As the curricle drew up in front of the Moon House the door swung open and Hester’s small household appeared.
‘Oh, Hester dear, thank goodness you are safe!’ Maria almost ran down the path.
‘Why ever should I not be?’ Hester demanded. She climbed down and was startled to find herself clutched to Miss Prudhome’s skinny bosom.
‘Because there are more roses and we did not know where you were,’ Susan said bluntly, meeting them as they came up the path. ‘Sir Lewis called in with a book he said he had forgotten to give you and seemed surprised you had not returned. You’ve been gone three hours, Miss Hester.’
‘We have been for a drive.’ Hester felt flustered at having to account for her movements, but even more so by the obvious alarm of Maria, Susan and Jethro. ‘Jethro, what has happened? You said more roses?’
‘Come upstairs.’ He led the way, but in the hall Guy strode past him and took the stairs two at a time.
‘Stay there, Hester.’
Stubbornly Hester mounted the stairs in his wake. Whatever had occurred, seeing it could not be worse than imagining it. Guy was standing on the landing outside her room, looking at the floor. A trail of evenly spaced roses led halfway across the landing.
With a calm she was far from feeling, Hester stooped and picked up the flowers. ‘Eight,’ she counted. ‘He keeps to his pattern, does he not? And they are where you predicted-approaching my door.’
‘He is thinking as I would if I wanted to frighten you,’ Guy remarked dispassionately, standing hand on hips surveying the corridor. ‘I will send a footman over this evening to spend the night in the kitchen again, but I think he will have a peaceful time-after this you should be safe for a night and a day.’

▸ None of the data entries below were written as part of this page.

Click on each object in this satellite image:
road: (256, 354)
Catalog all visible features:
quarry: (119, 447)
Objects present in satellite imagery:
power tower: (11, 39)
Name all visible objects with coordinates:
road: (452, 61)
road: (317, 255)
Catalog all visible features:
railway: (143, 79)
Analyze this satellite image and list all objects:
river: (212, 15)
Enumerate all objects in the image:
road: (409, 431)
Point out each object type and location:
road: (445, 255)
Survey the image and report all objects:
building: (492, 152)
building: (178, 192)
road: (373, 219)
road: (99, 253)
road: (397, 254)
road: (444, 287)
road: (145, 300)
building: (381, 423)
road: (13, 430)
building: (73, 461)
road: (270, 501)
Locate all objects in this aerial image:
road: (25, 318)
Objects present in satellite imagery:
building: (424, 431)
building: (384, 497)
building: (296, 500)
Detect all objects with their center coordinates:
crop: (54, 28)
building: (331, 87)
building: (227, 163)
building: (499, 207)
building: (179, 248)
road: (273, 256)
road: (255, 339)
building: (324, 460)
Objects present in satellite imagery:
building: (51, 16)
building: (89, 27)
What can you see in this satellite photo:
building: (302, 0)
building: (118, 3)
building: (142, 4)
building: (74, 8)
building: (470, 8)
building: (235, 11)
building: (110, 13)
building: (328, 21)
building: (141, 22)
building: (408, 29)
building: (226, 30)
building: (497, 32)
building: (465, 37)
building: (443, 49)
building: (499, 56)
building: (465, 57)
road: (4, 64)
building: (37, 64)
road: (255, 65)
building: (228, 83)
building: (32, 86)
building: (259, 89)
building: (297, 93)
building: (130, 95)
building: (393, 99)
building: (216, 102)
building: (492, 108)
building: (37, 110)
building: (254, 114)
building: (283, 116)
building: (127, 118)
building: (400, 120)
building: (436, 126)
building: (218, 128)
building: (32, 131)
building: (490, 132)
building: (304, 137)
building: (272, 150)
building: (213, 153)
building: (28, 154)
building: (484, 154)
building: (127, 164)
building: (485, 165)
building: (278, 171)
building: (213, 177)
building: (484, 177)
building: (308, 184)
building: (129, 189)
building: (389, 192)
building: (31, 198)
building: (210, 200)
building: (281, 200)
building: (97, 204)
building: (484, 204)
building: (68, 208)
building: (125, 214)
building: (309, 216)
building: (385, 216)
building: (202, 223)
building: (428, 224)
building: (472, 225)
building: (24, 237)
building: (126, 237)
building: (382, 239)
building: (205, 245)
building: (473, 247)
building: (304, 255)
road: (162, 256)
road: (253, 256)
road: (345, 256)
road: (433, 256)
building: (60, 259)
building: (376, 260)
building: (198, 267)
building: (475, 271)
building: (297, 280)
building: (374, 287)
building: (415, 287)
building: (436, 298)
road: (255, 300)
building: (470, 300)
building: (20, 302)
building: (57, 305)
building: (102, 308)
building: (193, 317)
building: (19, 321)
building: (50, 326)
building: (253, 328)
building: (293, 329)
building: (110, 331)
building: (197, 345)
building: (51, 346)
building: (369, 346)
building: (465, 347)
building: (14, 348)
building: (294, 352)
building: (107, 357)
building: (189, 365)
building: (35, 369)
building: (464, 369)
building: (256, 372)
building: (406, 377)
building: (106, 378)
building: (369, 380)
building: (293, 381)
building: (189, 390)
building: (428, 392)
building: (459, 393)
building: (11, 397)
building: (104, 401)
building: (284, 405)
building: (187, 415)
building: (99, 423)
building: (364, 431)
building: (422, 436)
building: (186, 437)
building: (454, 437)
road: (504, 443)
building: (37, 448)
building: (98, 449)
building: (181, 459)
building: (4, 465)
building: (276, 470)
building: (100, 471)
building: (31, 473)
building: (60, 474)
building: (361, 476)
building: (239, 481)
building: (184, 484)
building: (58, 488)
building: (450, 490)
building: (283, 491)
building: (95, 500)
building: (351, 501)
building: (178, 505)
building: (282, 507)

Guy opened the chamber door and raised an eyebrow at Hester. ‘May I? I would feel more comfortable if I checked the room.’
Hester nodded and followed him in. His tall figure in boots and riding coat seemed to overpower the feminine room and she was almost more conscious of him as a male creature than she had been in his arms on the downs.
She waited, standing quietly while he checked under the bed, in the dressing room, flicked back the bedclothes to run a hand over the sheets, lifted the pillows.
‘All clear, it seems.’ He paused, his hand on the door knob. ‘And Nugent was here this afternoon. I wonder if he has been just a little too clever this time. Let us go and see what your gallant household observed.’
Hester nodded, wishing she felt as gallant. Guy took the roses that she was still holding. ‘The kitchen range for these.’ He touched her lips lightly with one finger. ‘You are a soldier’s daughter, Hester. Your father would have been proud of you.’